За двадцать пять лет, что она прожила в Трех Соснах, ей даже слышать не приходилось ни о каких преступлениях. Единственная причина, по которой двери в домах закрывались, состояла в том, чтобы не дать соседям в период сбора урожая подбросить в дом корзиночки с кабачками. Правда, как было ясно из заголовков в «Газетт», в это время собирали и еще один урожай, масштабами не уступавший кабачкам, – урожай марихуаны. Но те, кто этим не занимался, старались ничего такого и не замечать.

Никаких других преступлений в деревне не случалось. Ни взломов, ни вандализма, ни нападений. В Трех Соснах даже полиции не было. Время от времени Робер Лемье с местными полицейскими проезжал по Общественной улице, чтобы продемонстрировать полицейские значки, но нужды в них не было.

До этого утра.

– Может, это была шутка? – спросила Клара, заставляя себя забыть мерзкую сцену, обрисованную Джейн.

– Да нет, какая там шутка, – сказала Джейн, вспоминая. – Один из мальчишек смеялся. Теперь, когда я об этом думаю, мне кажется, в этом смехе было что-то знакомое. Это такой смех, когда тебе вовсе не смешно. – Джейн посмотрела на Клару своими голубыми глазами. Глазами, полными недоумения. – Я слышала этот звук, когда учительствовала. Слава богу, не часто. Этот звук производят мальчишки, когда они что-нибудь портят и получают от этого удовольствие. – Ее пробрала дрожь при этом воспоминании, и она поплотнее закуталась в кардиган. – Отвратительный звук. Я рада, что тебя там не было.

Она сказала это в тот момент, когда Клара потянулась через круглый стол темного дерева, взяла маленькую руку Джейн в свою и всем сердцем пожалела, что там оказалась Джейн, а не она.

– Ты говоришь, это были обычные мальчишки?

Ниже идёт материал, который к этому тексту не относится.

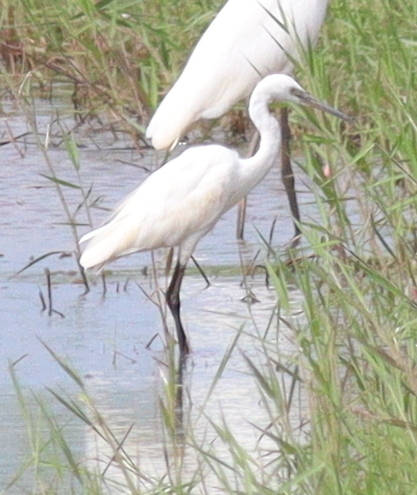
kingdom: Animalia
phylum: Chordata
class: Aves
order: Pelecaniformes
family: Ardeidae
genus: Egretta
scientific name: Egretta garzetta
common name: Little egret
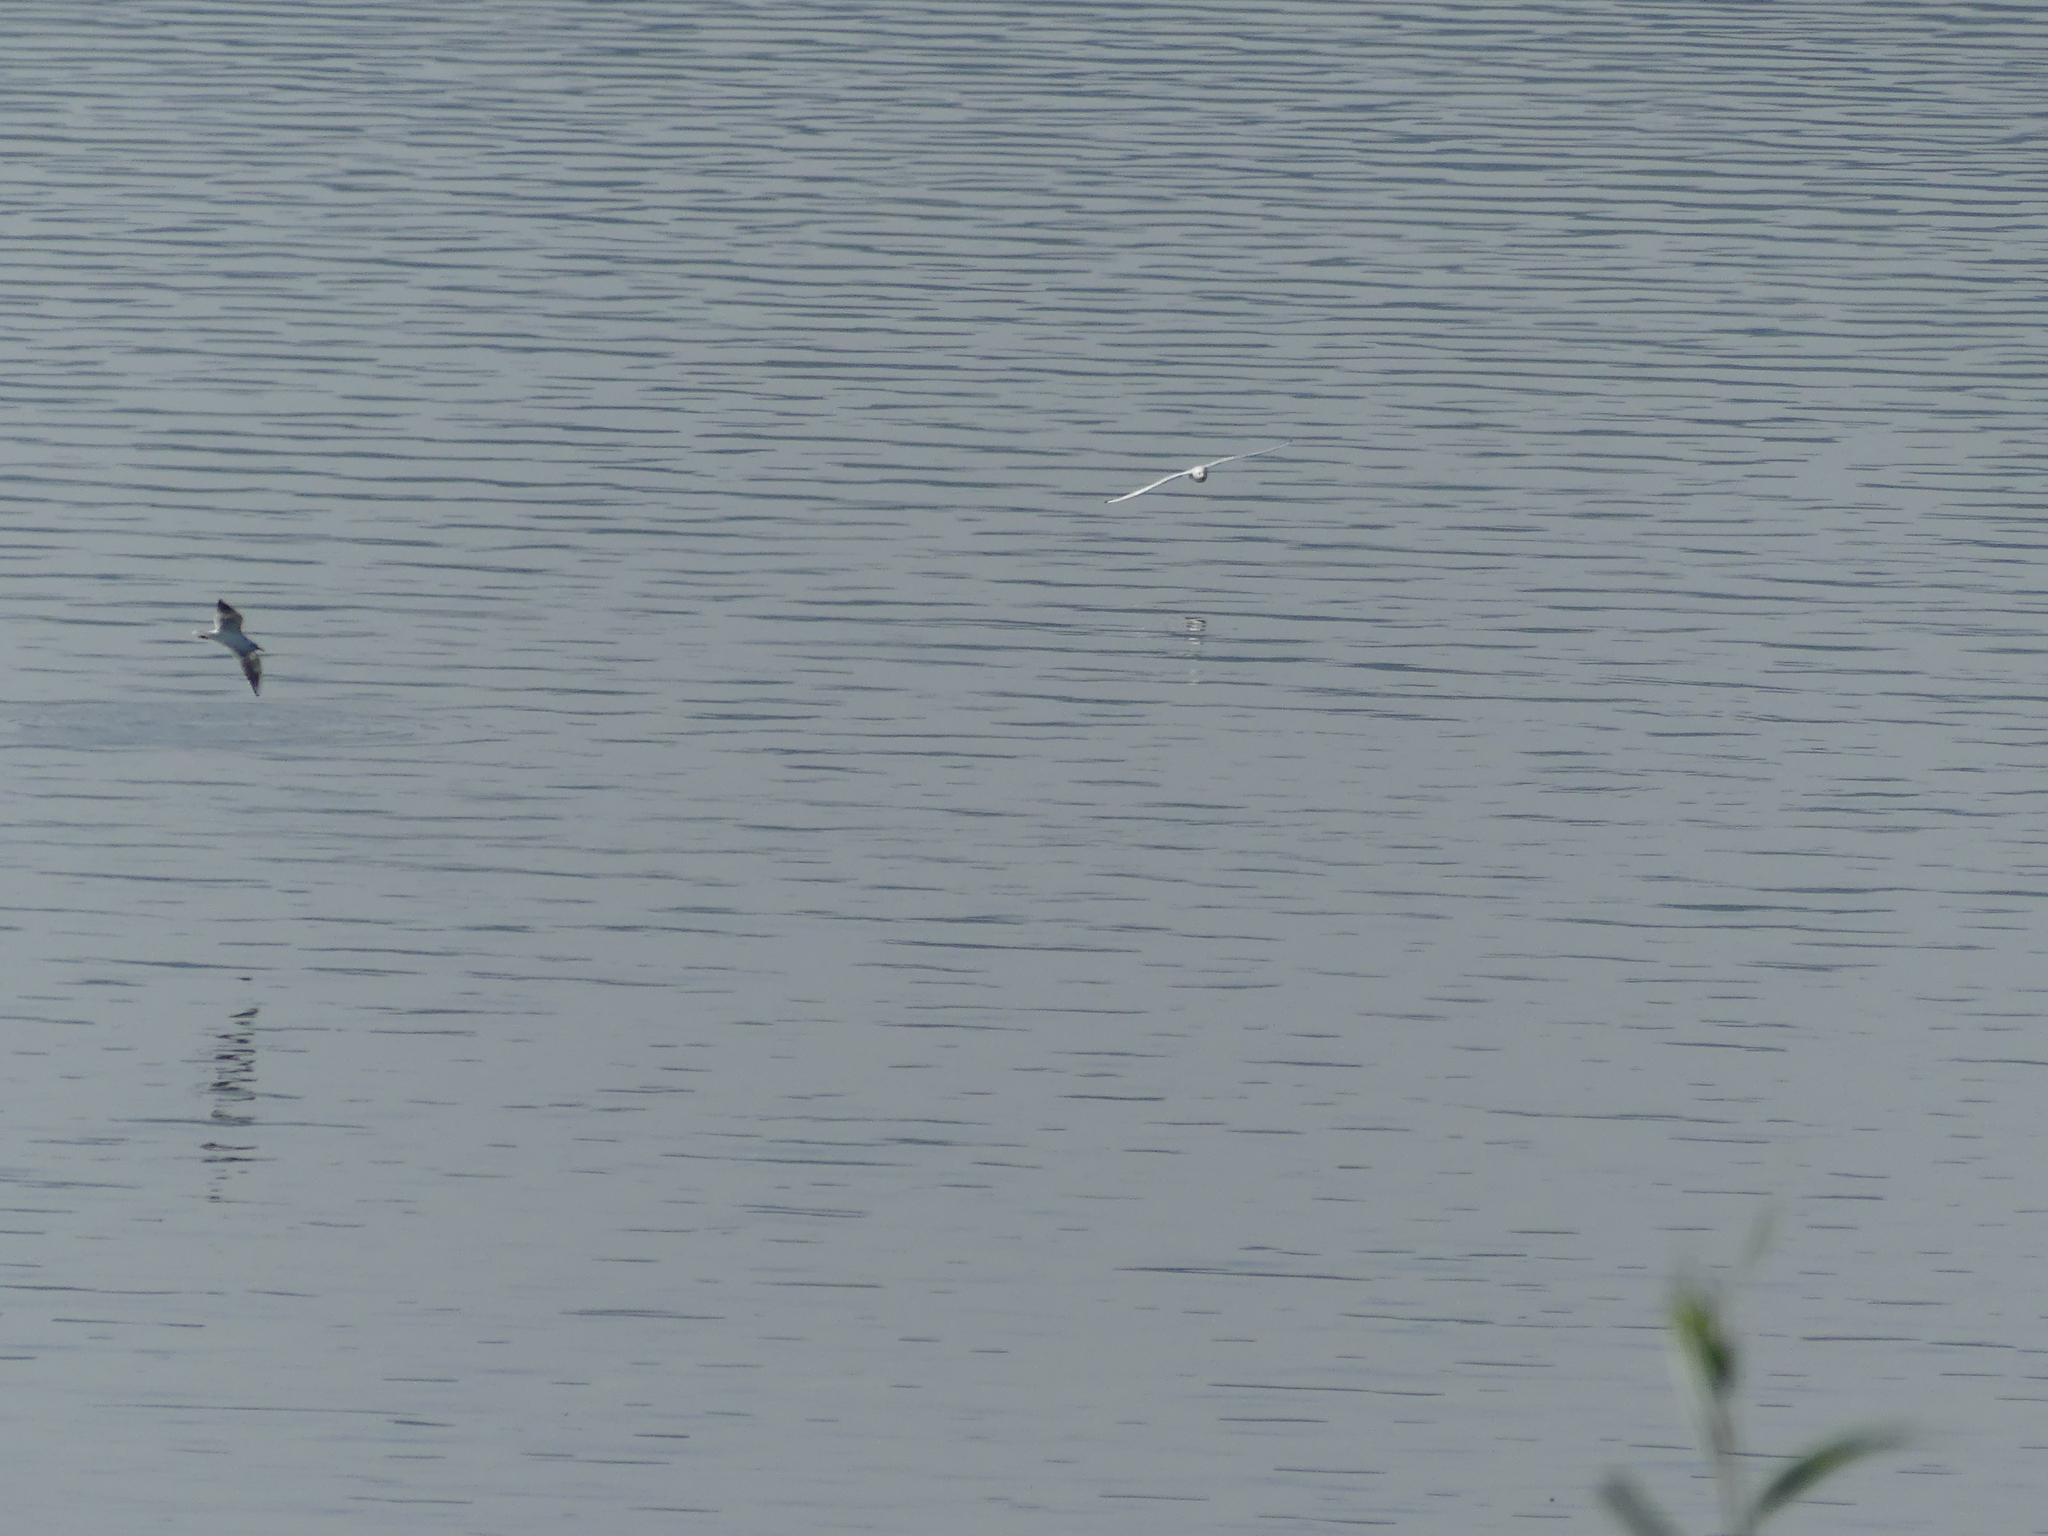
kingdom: Animalia
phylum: Chordata
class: Aves
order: Charadriiformes
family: Laridae
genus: Chroicocephalus
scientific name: Chroicocephalus ridibundus
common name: Black-headed gull
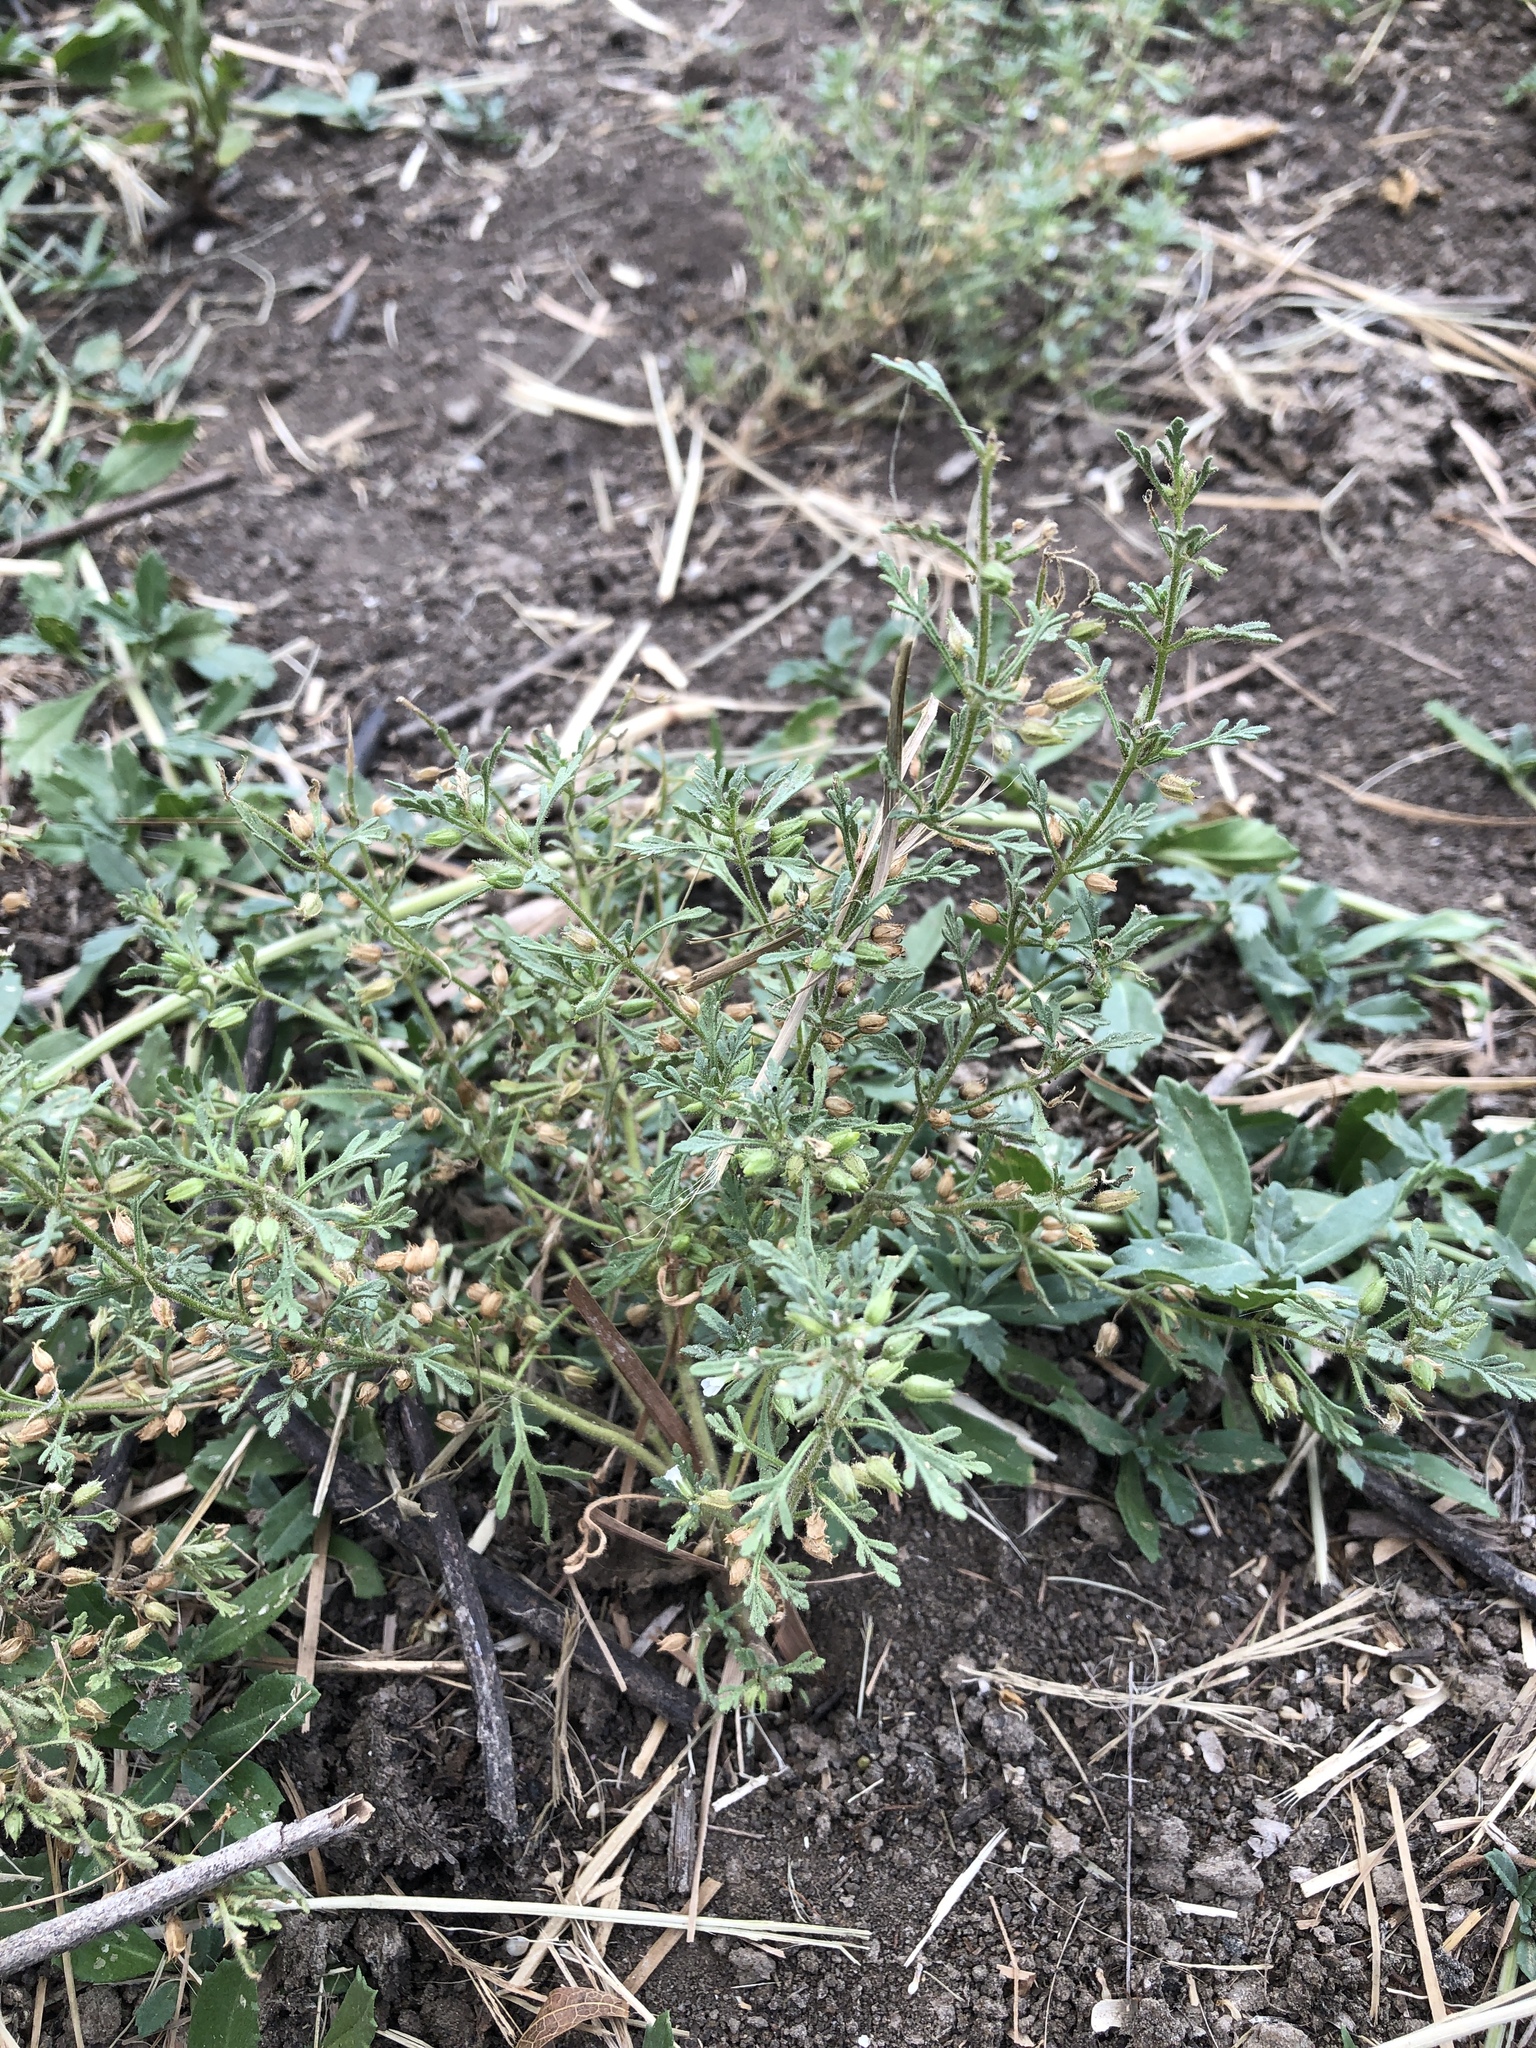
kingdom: Plantae
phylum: Tracheophyta
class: Magnoliopsida
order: Lamiales
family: Plantaginaceae
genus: Leucospora
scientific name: Leucospora multifida
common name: Narrow-leaf paleseed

– На них были такие штуки – лыжные маски, так что я не уверена, но мне кажется, я их узнала.

– И кто же это?

– Филипп Крофт, Гас Хеннесси и Клод Лапьер, – шепотом перечислила Джейн, оглядываясь, не слышит ли кто.

– Ты уверена?

Клара знала всех троих. Их нельзя было назвать примерными бойскаутами, но в подобных вещах они прежде не были замечены.

– Нет, не уверена, – призналась Джейн.

– Лучше тогда никому не говорить.

– Уже поздно.

– Что значит «поздно»?

– Я назвала эти имена сегодня утром, когда все и происходило.

– Назвала их шепотом?

Клара почувствовала, как холодеют кончики пальцев и кровь устремляется внутрь, к самому сердцу. «Пожалуйста, пожалуйста, пожалуйста», – безмолвно взмолилась она.

– Я закричала. – Видя реакцию Клары, Джейн поспешила оправдаться: – Я хотела их остановить – и это подействовало. Они прекратили.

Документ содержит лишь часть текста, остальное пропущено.